I always thought that what my boyfriend and I had would never go down the drain. I was in a long-term relationship with my high-school best friend and lover his name was Randy. He was always rapping, burning people CD's, and staying low-key on campus for the most part. Unlike all the other girls at my high school I was into art. I met Randy my sophomore year, in an art class that we had together for fourth block. I won't lie I use to be stalking him out on Myspace and BeBo, before he even knew who the hell I was. Lol! After weeks of being in the same class we had a project assigned together in a group. This is how we started. Randy and I exchanged numbers and since, 2007 I really been in love with this guy.
To speed things up, Randy and I was having sex a little bit more than the average teenagers. But we lived in the Louisville, Kentucky, so at that time there was not too much that we was able to do. No excuses are being made either. My mother and grandmother were very disappointed in me and Randy seemed to be the happiness dude in the south. I still manage to walk across stage my senior year and I also landed a lil' retail job. Randy was very supportive of me and my decision to go to college too.
Within two years, we both had a nice apartment, new cars, and celebrating another baby shower. I thought we was really moving on up. It was until my son turned one years old and Randy and I started fighting more, he started leaving, and telling me that I was really loosing myself. I started looking at myself in the mirror like I was hideous, however I still had my same figure from high school. I was just a lil' thicker with more curves. Randy wanted me to change how I dress and wanted to control what I was putting on my social media pages. The dude was losing his damn mind.
This went on for seven months, until one day I had left one of my papers for one of my college classes at home the same day it was due.

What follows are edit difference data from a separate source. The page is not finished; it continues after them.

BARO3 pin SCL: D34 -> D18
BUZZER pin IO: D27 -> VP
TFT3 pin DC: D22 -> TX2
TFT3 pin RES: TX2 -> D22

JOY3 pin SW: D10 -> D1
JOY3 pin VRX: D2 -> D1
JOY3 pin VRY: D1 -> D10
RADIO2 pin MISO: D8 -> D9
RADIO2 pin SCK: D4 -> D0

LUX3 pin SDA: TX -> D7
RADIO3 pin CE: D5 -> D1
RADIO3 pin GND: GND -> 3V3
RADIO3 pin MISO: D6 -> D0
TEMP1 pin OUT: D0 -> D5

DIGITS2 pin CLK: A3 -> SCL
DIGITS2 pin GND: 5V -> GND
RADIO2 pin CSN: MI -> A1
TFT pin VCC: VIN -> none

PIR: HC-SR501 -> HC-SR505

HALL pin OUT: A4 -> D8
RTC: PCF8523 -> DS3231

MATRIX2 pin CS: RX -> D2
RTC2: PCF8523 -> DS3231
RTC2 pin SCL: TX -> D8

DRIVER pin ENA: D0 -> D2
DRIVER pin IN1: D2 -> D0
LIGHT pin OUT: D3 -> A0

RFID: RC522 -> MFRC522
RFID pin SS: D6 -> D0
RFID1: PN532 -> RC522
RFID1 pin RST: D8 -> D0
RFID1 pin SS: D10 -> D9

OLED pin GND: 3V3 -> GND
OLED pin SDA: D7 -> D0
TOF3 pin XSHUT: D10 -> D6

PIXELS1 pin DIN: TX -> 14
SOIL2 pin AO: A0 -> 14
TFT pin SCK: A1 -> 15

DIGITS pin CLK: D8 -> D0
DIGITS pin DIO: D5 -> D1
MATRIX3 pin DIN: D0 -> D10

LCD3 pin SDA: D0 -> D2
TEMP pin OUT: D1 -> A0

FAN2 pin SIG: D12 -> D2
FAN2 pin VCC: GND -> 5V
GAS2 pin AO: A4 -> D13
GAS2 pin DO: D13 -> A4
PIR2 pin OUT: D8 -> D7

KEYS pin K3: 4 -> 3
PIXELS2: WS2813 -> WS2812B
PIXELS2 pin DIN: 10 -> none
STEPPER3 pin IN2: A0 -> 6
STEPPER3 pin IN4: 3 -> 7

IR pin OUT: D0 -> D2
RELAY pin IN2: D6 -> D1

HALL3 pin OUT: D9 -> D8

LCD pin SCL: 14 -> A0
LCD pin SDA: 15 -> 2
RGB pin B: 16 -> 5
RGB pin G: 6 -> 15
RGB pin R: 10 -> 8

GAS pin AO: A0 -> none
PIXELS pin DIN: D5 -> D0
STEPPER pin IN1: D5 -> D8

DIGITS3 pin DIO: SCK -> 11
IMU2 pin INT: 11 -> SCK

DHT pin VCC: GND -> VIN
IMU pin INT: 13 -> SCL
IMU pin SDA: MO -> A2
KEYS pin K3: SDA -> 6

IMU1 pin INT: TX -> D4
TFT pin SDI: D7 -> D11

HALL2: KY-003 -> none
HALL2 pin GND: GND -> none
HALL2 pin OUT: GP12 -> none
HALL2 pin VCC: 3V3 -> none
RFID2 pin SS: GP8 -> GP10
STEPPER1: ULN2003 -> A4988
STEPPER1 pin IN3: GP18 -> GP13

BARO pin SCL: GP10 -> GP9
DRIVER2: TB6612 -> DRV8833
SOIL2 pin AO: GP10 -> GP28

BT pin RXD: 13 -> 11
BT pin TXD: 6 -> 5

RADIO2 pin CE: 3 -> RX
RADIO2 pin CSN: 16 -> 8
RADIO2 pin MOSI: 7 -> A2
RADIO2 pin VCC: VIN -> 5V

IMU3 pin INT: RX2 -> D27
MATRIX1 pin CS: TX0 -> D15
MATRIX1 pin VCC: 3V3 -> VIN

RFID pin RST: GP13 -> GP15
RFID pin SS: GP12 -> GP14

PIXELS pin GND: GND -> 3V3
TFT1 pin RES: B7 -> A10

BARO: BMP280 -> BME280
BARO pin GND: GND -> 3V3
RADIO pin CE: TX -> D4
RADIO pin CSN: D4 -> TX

I pulled up to our apartment after dropping the kids off at day care and his car was in the parking lot. It was strange because he was telling me that he was going to be at work that day. I decided to call his phone before I opened the door and he didn't answer. I walked inside of or apartment and the m*#her f#*ker was having a three some in our f*#king bed! One of the girls was my close cousin who use to babysit our kids too!
I was sooo heartbroken! I screamed and even called myself trying to fight those bitches off of him. He was fucking my cousin the whole entire time and I didn't have a clue!
So long story short things got bloody that day, but nobody was killed. I lost all respect for him that day. I lost a part of myself that I thought I found in him years ago! This happened in the month of March of 2016. Since March of 2016 I have been working on rebuilding me. I still allow my children to have a relationship with their father, because it was and is only right. I want for another woman to know that just becuase you are broken it doesn't mean that you need to surrender. In fact, don't surrender your love, tears, and pain! Allow what you feel to inspire you to do and want better. I took that pain that I felt that day and painted my soul away. I created my best work ever. I allowed my situation to better me and I discovered my inner strength to move on without questioning. You can do it too. Thank you so much Linda for creating this site! It's truly inspiring and I hope my message touched someone too.